Overview
Scleritis is the inflammation of the sclera (the white part of the eye) and may be associated with uveitis. It is a severe condition often requiring systemic treatment and must carefully be differentiated from scleritis as they present similarly, but have significantly different outcomes.
Epidemiology
- Often seen in association with other inflammatory diseases such as rheumatoid arthritis
- Sclerosis may be the first symptom of connective tissue disease
Risk Factors
- Previous personal history
- Associated systemic inflammatory disease e.g. inflammatory bowel disease, connective tissue disease (e.g. rheumatoid arthritis, systemic lupus erythematosus (SLE))
- Syphilis
- Tuberculosis
Presentation
Unlike episcleritis, scleritis is classically painful, but the pain may still be mild.

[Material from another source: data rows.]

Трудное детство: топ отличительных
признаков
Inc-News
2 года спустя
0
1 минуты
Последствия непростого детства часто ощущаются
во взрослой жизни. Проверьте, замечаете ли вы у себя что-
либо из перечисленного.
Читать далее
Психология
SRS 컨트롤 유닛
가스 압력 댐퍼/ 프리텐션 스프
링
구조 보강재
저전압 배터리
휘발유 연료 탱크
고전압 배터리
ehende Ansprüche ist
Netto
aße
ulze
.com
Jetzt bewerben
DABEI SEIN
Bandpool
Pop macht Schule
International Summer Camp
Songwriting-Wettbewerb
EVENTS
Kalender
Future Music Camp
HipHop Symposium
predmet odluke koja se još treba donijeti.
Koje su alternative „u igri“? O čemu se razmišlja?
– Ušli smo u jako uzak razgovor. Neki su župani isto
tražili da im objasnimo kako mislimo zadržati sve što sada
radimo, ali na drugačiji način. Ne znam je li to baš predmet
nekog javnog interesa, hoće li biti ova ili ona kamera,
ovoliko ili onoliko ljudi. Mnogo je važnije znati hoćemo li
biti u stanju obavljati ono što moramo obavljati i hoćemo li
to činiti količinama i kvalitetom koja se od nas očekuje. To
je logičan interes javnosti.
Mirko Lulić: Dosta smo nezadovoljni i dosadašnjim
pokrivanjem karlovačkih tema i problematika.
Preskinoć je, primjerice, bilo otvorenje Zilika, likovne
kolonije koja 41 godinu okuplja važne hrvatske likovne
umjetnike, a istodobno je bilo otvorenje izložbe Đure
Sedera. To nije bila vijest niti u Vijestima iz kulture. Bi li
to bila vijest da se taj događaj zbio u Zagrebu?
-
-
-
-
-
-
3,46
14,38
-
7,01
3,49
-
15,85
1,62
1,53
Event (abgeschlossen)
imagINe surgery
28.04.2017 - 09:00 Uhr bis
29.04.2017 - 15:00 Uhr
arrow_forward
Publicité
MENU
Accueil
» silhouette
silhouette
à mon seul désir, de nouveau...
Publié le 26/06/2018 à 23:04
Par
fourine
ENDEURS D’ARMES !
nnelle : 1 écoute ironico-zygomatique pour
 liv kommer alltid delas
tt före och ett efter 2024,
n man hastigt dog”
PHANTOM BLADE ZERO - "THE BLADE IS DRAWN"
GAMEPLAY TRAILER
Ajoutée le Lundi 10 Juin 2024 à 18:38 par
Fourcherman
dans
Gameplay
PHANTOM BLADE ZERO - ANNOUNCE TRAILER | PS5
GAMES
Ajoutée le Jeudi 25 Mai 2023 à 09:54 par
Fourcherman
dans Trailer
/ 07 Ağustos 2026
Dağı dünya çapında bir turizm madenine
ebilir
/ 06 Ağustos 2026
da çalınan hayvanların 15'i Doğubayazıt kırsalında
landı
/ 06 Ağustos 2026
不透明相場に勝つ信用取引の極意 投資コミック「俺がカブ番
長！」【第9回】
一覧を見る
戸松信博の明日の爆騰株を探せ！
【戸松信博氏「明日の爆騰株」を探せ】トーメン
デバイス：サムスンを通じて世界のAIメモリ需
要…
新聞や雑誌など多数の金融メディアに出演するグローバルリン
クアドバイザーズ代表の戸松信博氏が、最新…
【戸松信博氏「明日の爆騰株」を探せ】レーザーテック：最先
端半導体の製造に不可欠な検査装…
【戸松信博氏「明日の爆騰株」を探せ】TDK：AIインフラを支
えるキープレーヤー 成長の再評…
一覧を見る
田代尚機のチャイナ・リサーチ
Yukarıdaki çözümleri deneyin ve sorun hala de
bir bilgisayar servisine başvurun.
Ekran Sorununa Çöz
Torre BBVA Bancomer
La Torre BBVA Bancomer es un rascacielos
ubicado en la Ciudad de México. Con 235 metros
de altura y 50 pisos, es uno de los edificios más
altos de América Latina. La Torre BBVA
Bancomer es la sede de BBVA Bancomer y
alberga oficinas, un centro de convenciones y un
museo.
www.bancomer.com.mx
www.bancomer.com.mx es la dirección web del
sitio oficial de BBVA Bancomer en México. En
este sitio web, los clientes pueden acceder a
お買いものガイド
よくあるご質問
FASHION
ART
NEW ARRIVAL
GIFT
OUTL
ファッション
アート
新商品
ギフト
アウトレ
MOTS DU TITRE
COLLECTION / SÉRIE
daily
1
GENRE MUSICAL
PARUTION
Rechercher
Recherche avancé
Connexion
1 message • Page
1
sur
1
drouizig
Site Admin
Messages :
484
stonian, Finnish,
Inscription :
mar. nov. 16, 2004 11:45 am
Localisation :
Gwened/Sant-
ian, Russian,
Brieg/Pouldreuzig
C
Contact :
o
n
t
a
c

Features are:
- Classically painful red eye – this may be mild
- May be unilateral or bilateral
- Eye watering
- Photophobia
- Gradual reduction in vision
- Injected vessels do not move with gentle pressure, unlike in episcleritis
- Phenylephrine eye drops do not improve redness, unlike in episcleritis
Differential Diagnoses
Anterior uveitis
- Pain – may be worse with use i.e. reading something close by
- Photophobia is more prominent
- Ciliary flush may be present
- Pupil margins may be irregular
- Associated autoimmune disease/infection may be present
Episcleritis
- Classically non-painful red eye but there may be mild pain
- Watering and/or photophobia may be present but milder
- Injected vessels are mobile and move with gentle pressure
- Phenylephrine eye drops improve eye redness
Acute angle-closure glaucoma
- Severe ocular pain/headache
- Associated vomiting
- Blurred vision and halos around light surfaces
Optic neuritis
- There is no red eye
- There is pain in eye movement
- Colour desaturation may be seen – colours appear faded/washed-out
Investigations
Overview
- Slit-lamp examination – shows inflammation in scleritis
- Immediate (within 24 hours) referral to ophthalmology
Other investigations are generally carried out to assess for underlying causes such as:
- FBC
- U&Es
- ESR:
- Elevated in inflammation
- CRP:
- Elevated in infection/inflammation
- Syphilis testing:
- If suspected
- Autoantibodies:
- Examples are rheumatoid factor for rheumatoid arthritis – if suspected
- X-rays:
- If chest pathology/spine or other bony pathology suspected
Management
- Immediate (within 24 hours) referral to ophthalmology
- Management generally involves treating the underlying cause through the use of corticosteroids, immunosuppression, and antibiotics if indicated.
Patient Advice
- Patients should be safety-netted on the symptoms of recurrence and be alerted about the possibility of episodes in the other eye
Complications
- Raised intraocular pressure and glaucoma
- Retinal detachment
- Uveitis
- Cataract
- Anterior globe ischaemia
- Scleral perforation
Prognosis
- The prognosis depends on the presence of an underlying condition and the management of the said condition.
- Early diagnosis and management of scleritis and effective management of any underlying conditions improve the prognosis.